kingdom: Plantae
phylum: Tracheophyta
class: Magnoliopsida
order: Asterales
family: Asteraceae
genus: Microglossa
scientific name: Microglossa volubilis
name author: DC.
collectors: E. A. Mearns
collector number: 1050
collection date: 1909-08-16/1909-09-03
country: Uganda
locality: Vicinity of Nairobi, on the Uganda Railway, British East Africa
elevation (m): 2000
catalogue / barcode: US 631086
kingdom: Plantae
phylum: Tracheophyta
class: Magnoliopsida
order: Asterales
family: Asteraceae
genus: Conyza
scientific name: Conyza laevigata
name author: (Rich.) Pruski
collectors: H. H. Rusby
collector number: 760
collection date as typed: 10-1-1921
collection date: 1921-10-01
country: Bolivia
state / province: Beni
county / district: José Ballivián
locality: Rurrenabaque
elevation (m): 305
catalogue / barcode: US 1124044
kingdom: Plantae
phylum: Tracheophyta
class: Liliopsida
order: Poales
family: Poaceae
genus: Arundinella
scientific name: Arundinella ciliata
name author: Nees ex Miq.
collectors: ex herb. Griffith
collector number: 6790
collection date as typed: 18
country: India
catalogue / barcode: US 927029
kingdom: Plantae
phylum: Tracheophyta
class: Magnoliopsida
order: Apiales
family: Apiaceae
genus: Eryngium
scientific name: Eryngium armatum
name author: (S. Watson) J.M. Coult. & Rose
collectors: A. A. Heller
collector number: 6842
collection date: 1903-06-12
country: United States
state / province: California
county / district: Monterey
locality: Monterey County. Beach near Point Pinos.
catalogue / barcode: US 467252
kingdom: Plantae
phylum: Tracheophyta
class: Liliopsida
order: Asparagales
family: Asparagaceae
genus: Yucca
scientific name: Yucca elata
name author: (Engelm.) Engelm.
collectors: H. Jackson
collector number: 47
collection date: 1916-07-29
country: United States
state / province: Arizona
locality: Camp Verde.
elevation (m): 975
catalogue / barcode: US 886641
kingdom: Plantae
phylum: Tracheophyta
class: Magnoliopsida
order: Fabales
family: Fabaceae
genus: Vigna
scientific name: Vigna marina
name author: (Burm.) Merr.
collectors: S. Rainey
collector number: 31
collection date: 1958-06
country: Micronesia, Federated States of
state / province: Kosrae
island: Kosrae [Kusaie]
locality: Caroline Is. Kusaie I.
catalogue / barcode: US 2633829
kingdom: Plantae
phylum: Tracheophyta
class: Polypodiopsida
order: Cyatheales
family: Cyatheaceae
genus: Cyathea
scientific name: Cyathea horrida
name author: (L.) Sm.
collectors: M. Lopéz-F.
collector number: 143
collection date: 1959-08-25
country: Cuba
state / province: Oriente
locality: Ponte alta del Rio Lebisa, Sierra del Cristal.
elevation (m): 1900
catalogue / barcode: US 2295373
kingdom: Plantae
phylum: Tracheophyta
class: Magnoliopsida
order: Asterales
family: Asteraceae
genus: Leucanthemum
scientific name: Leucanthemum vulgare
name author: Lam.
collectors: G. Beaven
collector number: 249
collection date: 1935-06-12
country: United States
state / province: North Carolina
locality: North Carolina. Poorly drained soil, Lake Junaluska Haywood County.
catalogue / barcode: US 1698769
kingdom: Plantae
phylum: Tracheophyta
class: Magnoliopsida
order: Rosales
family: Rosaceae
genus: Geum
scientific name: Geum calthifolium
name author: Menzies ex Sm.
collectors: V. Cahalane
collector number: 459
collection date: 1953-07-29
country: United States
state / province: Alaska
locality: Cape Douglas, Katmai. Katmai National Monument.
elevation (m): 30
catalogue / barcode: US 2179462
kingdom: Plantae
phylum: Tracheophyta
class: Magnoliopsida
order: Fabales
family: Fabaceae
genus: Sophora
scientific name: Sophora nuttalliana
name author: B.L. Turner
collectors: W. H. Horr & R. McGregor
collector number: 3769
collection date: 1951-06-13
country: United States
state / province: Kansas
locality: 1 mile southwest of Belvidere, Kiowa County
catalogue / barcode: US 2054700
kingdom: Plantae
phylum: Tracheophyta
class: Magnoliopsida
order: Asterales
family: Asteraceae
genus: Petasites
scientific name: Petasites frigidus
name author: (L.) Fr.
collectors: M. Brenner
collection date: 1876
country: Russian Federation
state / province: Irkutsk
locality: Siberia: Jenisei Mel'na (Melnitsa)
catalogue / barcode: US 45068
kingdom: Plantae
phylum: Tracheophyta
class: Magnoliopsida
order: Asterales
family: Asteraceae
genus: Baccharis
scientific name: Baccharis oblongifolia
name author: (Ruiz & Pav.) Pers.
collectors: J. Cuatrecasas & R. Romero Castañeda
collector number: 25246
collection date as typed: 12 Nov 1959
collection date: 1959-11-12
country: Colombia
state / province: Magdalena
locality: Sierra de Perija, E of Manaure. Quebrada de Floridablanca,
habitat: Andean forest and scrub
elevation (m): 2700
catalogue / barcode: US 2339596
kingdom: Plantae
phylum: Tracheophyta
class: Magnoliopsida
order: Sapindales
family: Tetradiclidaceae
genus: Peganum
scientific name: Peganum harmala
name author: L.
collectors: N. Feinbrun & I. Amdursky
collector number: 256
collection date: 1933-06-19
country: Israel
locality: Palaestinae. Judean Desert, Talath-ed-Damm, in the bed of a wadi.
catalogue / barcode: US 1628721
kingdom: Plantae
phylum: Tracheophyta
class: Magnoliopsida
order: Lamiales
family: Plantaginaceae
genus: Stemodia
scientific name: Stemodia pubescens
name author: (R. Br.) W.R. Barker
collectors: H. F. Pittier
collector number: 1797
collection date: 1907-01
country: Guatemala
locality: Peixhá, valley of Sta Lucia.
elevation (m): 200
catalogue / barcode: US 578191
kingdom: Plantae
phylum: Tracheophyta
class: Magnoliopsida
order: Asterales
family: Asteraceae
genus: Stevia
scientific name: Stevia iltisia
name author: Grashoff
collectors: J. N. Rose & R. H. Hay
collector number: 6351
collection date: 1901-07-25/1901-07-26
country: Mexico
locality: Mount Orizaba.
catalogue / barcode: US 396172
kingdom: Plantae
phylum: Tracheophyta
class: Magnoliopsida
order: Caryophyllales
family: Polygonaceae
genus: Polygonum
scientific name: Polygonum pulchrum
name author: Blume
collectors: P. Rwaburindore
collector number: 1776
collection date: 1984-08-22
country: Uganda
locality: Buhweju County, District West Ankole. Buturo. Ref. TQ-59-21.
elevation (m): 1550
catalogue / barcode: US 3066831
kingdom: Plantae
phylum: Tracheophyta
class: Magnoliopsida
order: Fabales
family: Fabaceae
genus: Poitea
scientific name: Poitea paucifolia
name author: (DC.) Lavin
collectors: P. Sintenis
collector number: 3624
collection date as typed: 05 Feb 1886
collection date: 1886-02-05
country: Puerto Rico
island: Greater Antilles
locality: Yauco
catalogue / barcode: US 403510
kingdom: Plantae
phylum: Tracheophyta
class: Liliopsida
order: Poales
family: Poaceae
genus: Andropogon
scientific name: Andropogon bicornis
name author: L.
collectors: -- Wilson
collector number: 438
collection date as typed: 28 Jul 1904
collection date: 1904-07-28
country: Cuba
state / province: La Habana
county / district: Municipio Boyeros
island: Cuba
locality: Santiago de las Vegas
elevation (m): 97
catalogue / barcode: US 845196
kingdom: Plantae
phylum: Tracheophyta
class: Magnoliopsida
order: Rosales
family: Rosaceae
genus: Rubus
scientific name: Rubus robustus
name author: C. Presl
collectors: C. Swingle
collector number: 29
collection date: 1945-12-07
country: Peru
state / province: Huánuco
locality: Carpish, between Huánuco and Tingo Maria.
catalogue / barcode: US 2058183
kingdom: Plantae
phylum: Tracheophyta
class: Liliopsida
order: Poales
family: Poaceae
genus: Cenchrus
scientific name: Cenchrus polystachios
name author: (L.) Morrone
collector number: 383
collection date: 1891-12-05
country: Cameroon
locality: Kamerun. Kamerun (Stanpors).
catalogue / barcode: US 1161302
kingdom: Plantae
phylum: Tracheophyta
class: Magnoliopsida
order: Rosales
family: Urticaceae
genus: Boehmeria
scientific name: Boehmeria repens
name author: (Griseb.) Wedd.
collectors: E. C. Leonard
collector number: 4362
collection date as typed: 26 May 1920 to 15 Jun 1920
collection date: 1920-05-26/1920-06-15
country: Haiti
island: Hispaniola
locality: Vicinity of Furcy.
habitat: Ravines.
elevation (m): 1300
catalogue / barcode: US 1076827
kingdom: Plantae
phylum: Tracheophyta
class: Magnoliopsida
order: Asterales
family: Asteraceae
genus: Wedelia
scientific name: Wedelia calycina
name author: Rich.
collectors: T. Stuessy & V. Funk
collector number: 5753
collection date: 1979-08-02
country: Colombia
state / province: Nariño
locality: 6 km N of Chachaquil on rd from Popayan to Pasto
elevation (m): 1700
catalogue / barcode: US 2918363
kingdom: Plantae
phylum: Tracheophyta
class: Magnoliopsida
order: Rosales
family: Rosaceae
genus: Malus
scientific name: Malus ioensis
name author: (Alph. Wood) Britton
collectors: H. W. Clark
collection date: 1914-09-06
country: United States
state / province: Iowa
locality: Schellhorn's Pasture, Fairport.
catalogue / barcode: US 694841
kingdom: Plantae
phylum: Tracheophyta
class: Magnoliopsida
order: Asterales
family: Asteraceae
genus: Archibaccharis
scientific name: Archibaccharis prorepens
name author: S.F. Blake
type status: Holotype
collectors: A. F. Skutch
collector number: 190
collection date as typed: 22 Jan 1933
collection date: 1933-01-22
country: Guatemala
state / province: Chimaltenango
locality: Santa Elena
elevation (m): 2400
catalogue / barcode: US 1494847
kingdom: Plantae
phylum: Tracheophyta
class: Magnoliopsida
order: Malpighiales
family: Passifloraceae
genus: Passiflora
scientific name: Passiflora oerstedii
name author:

# # # #

**Direction**
Reproduce the listing above word for word, from its first line through the line that contains "elevation (m): 975", and stop there.

**Full response**
kingdom: Plantae
phylum: Tracheophyta
class: Magnoliopsida
order: Asterales
family: Asteraceae
genus: Microglossa
scientific name: Microglossa volubilis
name author: DC.
collectors: E. A. Mearns
collector number: 1050
collection date: 1909-08-16/1909-09-03
country: Uganda
locality: Vicinity of Nairobi, on the Uganda Railway, British East Africa
elevation (m): 2000
catalogue / barcode: US 631086
kingdom: Plantae
phylum: Tracheophyta
class: Magnoliopsida
order: Asterales
family: Asteraceae
genus: Conyza
scientific name: Conyza laevigata
name author: (Rich.) Pruski
collectors: H. H. Rusby
collector number: 760
collection date as typed: 10-1-1921
collection date: 1921-10-01
country: Bolivia
state / province: Beni
county / district: José Ballivián
locality: Rurrenabaque
elevation (m): 305
catalogue / barcode: US 1124044
kingdom: Plantae
phylum: Tracheophyta
class: Liliopsida
order: Poales
family: Poaceae
genus: Arundinella
scientific name: Arundinella ciliata
name author: Nees ex Miq.
collectors: ex herb. Griffith
collector number: 6790
collection date as typed: 18
country: India
catalogue / barcode: US 927029
kingdom: Plantae
phylum: Tracheophyta
class: Magnoliopsida
order: Apiales
family: Apiaceae
genus: Eryngium
scientific name: Eryngium armatum
name author: (S. Watson) J.M. Coult. & Rose
collectors: A. A. Heller
collector number: 6842
collection date: 1903-06-12
country: United States
state / province: California
county / district: Monterey
locality: Monterey County. Beach near Point Pinos.
catalogue / barcode: US 467252
kingdom: Plantae
phylum: Tracheophyta
class: Liliopsida
order: Asparagales
family: Asparagaceae
genus: Yucca
scientific name: Yucca elata
name author: (Engelm.) Engelm.
collectors: H. Jackson
collector number: 47
collection date: 1916-07-29
country: United States
state / province: Arizona
locality: Camp Verde.
elevation (m): 975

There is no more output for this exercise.